さっきまでガヤガヤしてた大講堂が、すっと静かになったのだ。


背筋はまっすぐ。

声は澄んでいて、よく通る。

言葉のひとつひとつが聞き取りやすくて、しかも全然つっかえない。


自己紹介も、歓迎の言葉も、これから始まる聖堂院生活への励ましも、全部がきちんとしていた。

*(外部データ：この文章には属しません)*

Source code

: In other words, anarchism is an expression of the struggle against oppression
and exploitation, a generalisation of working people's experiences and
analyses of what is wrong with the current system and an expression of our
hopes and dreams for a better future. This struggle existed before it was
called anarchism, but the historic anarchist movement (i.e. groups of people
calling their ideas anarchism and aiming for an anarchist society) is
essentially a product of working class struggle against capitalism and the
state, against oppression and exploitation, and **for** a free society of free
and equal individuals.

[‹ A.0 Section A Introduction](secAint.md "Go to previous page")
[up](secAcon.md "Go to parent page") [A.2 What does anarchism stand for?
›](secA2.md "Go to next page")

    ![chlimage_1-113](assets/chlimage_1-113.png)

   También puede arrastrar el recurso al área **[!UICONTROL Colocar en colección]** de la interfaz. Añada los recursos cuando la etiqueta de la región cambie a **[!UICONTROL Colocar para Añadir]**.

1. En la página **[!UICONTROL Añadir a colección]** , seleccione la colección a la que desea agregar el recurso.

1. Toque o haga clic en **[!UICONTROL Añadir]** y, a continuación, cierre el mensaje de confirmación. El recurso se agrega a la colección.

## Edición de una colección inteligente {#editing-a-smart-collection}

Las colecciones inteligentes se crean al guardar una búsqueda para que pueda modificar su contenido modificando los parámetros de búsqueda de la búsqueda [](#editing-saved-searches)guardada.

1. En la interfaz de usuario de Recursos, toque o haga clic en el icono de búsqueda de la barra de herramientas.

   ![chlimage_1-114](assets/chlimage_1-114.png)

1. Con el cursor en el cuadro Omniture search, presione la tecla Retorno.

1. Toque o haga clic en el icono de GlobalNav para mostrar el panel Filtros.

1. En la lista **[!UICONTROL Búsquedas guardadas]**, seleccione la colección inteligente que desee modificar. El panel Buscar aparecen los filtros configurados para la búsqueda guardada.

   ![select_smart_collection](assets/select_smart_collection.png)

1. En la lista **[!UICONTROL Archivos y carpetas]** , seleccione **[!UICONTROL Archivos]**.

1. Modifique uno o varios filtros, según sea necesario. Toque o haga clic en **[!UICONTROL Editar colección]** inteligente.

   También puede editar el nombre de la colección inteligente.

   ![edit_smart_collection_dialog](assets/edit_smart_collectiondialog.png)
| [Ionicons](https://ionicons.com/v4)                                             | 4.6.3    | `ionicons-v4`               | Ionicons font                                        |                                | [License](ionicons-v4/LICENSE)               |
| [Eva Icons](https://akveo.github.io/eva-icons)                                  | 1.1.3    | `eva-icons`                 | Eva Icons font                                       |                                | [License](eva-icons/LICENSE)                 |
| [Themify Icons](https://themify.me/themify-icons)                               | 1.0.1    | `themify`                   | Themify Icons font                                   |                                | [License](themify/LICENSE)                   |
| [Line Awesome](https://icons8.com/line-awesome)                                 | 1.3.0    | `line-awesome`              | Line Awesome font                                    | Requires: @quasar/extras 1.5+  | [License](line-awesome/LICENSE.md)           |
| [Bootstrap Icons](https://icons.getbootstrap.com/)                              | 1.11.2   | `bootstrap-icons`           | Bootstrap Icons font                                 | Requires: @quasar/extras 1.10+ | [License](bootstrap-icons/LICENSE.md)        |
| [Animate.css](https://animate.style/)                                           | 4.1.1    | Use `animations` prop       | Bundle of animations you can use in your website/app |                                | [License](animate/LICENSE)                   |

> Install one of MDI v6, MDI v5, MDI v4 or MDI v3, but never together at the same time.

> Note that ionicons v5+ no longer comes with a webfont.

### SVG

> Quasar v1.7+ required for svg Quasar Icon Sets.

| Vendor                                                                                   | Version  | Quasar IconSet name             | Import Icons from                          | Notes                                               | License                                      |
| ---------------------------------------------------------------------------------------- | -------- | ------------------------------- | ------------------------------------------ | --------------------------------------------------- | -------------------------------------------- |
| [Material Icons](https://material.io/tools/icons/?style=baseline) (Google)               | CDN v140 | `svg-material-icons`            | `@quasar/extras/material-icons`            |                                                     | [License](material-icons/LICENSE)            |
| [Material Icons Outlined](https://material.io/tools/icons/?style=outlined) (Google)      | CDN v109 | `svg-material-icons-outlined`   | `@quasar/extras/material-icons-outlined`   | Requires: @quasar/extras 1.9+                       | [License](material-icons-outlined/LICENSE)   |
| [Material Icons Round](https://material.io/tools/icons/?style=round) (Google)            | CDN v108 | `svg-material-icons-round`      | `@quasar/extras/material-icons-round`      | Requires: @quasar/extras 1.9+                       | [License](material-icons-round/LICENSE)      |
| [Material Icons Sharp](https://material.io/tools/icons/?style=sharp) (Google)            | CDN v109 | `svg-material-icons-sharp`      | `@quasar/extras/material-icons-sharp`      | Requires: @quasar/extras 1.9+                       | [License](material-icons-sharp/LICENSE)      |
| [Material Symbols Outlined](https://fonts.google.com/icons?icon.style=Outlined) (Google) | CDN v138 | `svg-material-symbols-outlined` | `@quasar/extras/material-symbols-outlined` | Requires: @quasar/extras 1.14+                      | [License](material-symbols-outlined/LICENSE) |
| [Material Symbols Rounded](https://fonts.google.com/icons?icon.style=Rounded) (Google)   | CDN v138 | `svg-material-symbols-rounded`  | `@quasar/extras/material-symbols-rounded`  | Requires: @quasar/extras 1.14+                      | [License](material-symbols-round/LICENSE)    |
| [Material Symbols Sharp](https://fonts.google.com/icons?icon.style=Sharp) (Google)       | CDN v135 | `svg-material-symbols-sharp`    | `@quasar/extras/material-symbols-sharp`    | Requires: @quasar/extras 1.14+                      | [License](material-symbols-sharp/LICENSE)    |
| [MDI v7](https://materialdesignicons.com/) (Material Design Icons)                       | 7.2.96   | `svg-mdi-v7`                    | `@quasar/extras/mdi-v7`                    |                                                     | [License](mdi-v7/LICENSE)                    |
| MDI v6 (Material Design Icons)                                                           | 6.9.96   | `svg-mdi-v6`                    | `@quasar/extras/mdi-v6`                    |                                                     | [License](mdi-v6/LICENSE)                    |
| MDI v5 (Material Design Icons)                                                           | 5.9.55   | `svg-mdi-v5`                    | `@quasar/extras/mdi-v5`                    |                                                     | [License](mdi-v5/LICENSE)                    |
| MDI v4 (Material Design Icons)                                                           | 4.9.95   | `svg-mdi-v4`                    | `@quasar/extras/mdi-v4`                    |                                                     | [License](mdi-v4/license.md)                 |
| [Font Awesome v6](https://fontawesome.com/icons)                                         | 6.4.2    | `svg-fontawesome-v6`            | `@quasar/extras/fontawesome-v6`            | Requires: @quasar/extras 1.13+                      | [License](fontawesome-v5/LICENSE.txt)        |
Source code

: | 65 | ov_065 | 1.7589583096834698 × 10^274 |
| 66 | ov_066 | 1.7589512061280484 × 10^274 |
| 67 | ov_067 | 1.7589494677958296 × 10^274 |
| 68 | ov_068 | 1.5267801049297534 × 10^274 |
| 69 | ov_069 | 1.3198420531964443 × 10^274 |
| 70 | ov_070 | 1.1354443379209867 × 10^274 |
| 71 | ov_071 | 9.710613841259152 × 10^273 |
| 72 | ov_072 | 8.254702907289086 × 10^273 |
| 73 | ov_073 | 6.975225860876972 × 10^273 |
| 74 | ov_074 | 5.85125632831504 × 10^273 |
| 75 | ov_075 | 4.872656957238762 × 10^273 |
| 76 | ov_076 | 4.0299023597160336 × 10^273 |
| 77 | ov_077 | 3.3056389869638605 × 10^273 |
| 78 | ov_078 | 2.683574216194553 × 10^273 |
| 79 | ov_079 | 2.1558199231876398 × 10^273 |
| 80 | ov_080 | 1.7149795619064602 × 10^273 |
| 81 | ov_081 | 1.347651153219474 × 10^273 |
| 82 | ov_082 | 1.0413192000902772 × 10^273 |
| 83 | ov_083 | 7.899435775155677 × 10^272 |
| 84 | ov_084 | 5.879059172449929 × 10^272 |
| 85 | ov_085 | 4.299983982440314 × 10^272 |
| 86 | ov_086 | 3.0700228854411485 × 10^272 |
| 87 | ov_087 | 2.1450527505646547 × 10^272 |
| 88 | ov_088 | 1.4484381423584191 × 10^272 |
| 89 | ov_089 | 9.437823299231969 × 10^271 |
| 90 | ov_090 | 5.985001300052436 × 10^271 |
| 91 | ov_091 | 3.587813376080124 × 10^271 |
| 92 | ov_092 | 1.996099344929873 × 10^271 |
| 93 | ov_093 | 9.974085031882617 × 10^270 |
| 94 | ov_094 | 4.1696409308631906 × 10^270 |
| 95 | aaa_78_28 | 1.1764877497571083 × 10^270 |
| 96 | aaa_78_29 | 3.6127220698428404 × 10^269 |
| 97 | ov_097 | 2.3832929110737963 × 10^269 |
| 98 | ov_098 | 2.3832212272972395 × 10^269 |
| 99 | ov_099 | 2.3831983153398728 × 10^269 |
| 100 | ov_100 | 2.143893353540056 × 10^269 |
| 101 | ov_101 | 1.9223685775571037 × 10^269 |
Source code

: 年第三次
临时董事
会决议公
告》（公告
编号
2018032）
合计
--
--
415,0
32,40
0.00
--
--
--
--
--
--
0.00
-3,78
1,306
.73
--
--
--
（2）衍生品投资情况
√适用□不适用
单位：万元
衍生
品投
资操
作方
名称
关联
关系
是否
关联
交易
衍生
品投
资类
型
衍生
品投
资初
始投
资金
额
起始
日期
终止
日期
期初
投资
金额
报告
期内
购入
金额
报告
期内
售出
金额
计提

きちんとしているのに堅苦しすぎなくて、ちゃんと「楽しそう」と思わせる話し方だった。


すごい。


同じ“子ども”のはずなのに、完成度が違いすぎる。

こっちは今日、魔法をごまかせるかで頭いっぱいなのに。


(うわぁ……なにあの人。

 めちゃくちゃちゃんとしてる……。

 私も、あんなふうになれたらいいのに)


思わず見入っていたら、隣で母さんが小さく息をついた。


「やっぱり凄いわね……」


「知ってる子なの?」


「有名人よ。この都市のすぐ北、王国領にあるヴェルデン家の侯爵令嬢。留学生なのに、生徒代表に選ばれているの。普通ならありえないわ」


母さんの声には、感心と、ほんの少しの呆れが混ざっていた。


「優秀すぎて、例外にするしかなかったのでしょうね」


へえ、と私は小さくうなずく。


ヴェルデン家。

たしか、その家が治めている都市ヴェルデンは、大陸でも有数の海洋都市なんだっけ。

港町で、交易で栄えていて、この栄都セレスティアにもかなり影響を与えてるとかなんとか。


つまり、すごい家の、すごい娘ってことだ。


(いいなぁ、海のある街。

 絶対にぎやかで、珍しい物とかいっぱいありそう。

 いつか行ってみたい)


そんなことを考えていたら、気づけば式は終わっていた。


はや。


いや、大司教の話が長かっただけで、後半はわりと一瞬だった気もする。

エリシア先輩の挨拶が強すぎたのかもしれない。


周囲の親子がぞろぞろと立ち上がる中、母さんが私の肩にそっと手を置いた。


「さあ、行きなさい」


「う、うん」


「あなたの魔法は少し特殊だから、あまり目立たないものにするのよ」


母さんは、いつものきびしい顔のまま続けた。


「少し火が出るとか、その程度でいいわ。終わるまで試験場の外で待っているから」


……その言い方で、私は確信した。


(あー……やっぱり、母さん、気づいてるんだ)


どこまで知っているのかは分からない。

でも、少なくとも“普通じゃない”とは思ってる。


じゃなきゃ、そんな言い方にはならない。


私は一瞬だけ、母さんの顔を見た。

相変わらず厳しそうで、でも今日は、いつもより少しだけ声がやわらかかった気がした。


「頑張る!」


とりあえず元気よく返すと、母さんは小さくうなずいた。


私は母さんと別れ、試験場へ向かって歩き出す。


マークと昨日の夜、こそこそ作戦会議した内容が頭の中をぐるぐる回っていた。


火魔法っぽく見せるならライター。

風なら小型扇風機。

水なら水風船。

土は……土のう袋ってどうなんだろう。今さらだけどちょっと雑じゃない?


いやいや、迷ってる場合じゃない。


とにかく今日は、“普通に見せる”ことが最優先だ。

目立たず、怪しまれず、でも魔法が使える子として通す。

それが目標。


私はぎゅっと拳を握った。


(よし……やってやる)


たとえ本物の魔法が使えなくても。

たとえ中身がハッタリでも。


今日だけは、ちゃんと“それっぽく”見せてみせる。


そんな決意を胸に、私は試験場の扉へ向かった。


……この時はまだ、

“控えめにごまかすだけ”で終わると思っていたのだけど。